Studies, including those spearheaded by Janssen and its parent company, the giant American institution Johnson & Johnson, found strong links between Risperdal use, increased prolactin levels and gynecomastia.
A Long and Winding Legal Path
Investigative reporting by The Huffington Post – multiple chapters of which are linked above – documented Johnson & Johnson’s attempts at massaging data related to Risperdal and gynecomastia. These efforts included removing boys over the age of 10 from the data set, the argument being that the boys were going through puberty and thus skewed the results.
It worked – once the 10+-year-old boys were removed from consideration, the linkage between Risperdal and gynecomastia fell below commonly accepted standards of statistical significance.

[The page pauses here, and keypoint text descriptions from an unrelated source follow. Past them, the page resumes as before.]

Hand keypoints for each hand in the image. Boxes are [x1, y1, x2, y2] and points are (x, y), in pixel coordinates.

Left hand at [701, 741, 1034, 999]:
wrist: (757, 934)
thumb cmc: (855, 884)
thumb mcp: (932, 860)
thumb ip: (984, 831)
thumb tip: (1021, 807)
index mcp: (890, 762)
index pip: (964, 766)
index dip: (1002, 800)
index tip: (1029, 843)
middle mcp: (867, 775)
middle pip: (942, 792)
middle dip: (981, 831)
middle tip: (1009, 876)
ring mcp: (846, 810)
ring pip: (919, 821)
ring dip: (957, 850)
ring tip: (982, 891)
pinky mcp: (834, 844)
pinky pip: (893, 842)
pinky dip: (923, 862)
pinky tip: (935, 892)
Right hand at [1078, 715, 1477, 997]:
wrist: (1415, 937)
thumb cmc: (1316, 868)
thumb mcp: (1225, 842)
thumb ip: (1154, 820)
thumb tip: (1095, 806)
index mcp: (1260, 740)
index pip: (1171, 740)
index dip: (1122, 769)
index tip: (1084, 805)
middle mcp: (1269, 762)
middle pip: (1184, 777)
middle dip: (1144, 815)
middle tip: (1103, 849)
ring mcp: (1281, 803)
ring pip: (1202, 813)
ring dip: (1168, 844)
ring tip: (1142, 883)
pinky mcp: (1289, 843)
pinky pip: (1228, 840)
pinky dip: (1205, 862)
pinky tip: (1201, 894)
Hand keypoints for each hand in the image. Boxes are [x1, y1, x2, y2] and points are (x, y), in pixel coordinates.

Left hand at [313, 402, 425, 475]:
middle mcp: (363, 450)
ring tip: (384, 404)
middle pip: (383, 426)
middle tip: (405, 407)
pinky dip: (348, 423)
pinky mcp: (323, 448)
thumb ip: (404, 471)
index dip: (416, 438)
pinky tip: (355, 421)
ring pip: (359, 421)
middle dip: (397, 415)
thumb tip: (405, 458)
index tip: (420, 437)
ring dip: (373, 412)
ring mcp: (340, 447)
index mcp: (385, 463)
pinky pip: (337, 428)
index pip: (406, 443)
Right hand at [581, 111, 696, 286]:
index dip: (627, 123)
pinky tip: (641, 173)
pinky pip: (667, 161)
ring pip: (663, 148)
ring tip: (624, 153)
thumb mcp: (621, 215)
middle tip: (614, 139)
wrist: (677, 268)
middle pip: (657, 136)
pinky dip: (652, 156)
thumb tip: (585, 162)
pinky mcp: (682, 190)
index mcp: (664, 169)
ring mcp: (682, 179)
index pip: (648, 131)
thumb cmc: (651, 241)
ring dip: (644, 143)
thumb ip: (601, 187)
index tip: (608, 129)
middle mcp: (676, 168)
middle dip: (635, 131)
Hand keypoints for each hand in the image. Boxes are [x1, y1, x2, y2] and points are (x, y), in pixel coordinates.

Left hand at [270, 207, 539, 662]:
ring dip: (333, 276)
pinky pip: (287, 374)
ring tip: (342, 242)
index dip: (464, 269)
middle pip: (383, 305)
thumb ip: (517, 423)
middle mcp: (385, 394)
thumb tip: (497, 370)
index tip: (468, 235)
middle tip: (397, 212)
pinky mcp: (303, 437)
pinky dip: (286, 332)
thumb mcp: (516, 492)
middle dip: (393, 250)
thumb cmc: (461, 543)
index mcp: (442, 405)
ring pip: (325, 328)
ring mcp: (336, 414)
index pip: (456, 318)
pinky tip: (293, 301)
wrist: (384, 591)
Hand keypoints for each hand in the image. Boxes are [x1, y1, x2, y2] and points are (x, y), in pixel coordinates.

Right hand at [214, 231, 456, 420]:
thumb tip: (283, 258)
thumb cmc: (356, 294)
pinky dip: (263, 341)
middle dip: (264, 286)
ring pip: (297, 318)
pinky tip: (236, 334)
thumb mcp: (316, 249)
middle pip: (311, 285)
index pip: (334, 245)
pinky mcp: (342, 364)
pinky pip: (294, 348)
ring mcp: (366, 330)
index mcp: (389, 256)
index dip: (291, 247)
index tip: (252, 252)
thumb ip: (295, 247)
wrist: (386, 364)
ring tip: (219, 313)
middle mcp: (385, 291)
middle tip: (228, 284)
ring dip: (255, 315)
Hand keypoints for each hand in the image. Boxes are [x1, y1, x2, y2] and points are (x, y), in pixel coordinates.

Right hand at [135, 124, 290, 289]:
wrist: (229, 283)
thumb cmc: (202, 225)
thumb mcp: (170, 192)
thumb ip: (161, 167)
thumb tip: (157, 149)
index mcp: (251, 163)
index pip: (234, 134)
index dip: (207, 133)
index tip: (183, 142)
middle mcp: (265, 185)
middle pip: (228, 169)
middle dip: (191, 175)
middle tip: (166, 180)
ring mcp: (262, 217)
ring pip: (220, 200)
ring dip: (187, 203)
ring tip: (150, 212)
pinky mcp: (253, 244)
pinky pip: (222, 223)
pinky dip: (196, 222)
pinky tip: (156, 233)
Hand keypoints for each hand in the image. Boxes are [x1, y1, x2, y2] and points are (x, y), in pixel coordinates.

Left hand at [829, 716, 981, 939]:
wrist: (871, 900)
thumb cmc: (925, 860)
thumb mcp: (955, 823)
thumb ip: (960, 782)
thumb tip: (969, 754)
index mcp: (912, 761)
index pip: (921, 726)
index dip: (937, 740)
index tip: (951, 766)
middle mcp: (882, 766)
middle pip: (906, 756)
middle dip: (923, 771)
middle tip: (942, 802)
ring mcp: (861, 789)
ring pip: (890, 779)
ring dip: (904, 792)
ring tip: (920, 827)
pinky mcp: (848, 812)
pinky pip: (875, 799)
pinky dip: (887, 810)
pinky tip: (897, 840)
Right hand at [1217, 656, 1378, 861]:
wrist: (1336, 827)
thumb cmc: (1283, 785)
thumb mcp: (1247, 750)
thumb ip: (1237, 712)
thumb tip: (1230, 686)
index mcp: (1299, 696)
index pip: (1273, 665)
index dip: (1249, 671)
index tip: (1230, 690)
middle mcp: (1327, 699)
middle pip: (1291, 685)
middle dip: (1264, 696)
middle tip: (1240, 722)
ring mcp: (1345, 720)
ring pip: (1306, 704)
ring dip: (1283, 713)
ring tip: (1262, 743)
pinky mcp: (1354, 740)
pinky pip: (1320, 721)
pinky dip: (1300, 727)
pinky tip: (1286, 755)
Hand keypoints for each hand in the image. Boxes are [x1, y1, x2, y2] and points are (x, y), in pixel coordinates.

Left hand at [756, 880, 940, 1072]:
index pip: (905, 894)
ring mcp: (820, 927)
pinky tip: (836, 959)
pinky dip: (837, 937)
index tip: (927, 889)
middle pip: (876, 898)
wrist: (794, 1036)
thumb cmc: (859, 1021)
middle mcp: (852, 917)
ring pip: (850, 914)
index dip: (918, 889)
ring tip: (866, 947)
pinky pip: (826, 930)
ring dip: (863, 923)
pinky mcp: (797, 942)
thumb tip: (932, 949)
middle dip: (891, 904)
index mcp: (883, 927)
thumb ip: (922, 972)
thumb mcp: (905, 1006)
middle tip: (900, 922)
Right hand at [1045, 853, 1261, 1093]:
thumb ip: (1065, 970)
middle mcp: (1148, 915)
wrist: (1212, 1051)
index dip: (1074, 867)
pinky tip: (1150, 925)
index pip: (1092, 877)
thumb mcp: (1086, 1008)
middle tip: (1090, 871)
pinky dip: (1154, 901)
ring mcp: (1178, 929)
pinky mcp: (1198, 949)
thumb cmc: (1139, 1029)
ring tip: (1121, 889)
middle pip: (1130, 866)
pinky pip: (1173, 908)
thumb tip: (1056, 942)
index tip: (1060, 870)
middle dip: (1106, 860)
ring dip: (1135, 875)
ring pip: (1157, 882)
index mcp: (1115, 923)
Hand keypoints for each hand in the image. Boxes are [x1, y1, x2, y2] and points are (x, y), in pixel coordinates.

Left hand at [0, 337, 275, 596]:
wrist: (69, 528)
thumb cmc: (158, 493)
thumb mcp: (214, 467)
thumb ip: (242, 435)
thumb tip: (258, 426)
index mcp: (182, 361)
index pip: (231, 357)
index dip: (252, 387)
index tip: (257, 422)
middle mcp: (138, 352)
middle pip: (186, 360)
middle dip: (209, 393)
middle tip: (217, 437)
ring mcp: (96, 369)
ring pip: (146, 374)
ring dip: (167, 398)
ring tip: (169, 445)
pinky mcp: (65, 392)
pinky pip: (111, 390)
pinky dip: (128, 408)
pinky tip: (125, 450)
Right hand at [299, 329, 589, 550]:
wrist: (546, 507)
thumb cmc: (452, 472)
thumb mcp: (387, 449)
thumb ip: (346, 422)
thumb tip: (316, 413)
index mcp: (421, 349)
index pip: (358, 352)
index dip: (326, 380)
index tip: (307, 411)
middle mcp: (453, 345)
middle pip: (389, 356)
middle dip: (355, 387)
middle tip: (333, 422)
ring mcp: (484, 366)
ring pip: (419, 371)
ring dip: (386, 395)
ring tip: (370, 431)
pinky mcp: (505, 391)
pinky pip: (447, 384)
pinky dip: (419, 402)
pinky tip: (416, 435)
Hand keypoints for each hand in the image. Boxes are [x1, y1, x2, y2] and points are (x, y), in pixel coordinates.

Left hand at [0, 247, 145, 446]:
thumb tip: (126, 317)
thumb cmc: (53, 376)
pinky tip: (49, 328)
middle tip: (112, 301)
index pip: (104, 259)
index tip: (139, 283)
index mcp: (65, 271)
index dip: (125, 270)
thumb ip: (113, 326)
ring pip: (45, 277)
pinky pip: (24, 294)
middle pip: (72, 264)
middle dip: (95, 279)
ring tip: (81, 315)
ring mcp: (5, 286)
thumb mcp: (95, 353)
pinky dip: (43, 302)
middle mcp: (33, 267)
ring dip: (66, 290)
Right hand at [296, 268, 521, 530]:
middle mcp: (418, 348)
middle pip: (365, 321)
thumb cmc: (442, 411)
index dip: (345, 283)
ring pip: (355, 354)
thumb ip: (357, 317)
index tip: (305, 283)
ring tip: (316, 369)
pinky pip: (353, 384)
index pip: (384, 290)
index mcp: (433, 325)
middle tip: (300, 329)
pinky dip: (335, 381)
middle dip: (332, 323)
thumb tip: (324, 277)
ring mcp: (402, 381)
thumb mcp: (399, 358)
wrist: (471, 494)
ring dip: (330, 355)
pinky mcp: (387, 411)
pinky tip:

Statistical wizardry notwithstanding, however, there is plenty of reason to believe Janssen and Johnson & Johnson knew of the link between Risperdal and gynecomastia. In 2015, David Kessler, former head of the Food and Drug Administration, testified that these companies likely understood the risks of their drug years before adding these dangers to a warning label for Risperdal.
Kessler was testifying in the Philadelphia Court of Common pleas on behalf of two Alabama parents whose autistic son had grown breasts after taking Risperdal.
That same year, Judge New had issued his summary judgment, which said plaintiffs should have reasonably known about a link between Risperdal and breast growth by June 30, 2009. In Pennsylvania, the statute of limitations for these sorts of cases is two years, meaning plaintiffs who brought their suits after June 30, 2011 were out of luck.
The Superior Court of Pennsylvania upheld Judge New’s ruling in late 2017, arguing that there was plenty of information on the link between Risperdal and gynecomastia by Judge New’s 2009 cut-off date.
Plaintiff attorneys disagreed, arguing that Judge New should have allowed a jury to rule on the statute of limitations question and claiming that Judge New’s analysis failed to take into account the unique circumstances of the individual plaintiffs.
Chip Becker, an attorney with the law firm of Kline & Specter, PC, representing many of the plaintiffs, said: “We are pleased that the Supreme Court has agreed to review the Winter and Saksek cases. Judge New’s decision, affirmed in non-precedential fashion by the Superior Court, time-bars plaintiffs from bringing claims concerning permanent injuries that the plaintiffs did not know they had suffered and had no reason to relate to their ingestion of Risperdal. We are hopeful that the Court will reinstate the legal rights of thousands of valid Risperdal claims.”
Thousands of young men who were harmed by Risperdal are anxiously awaiting a decision from the Pennsylvania Supreme Court to see if they will have their right to a day in court.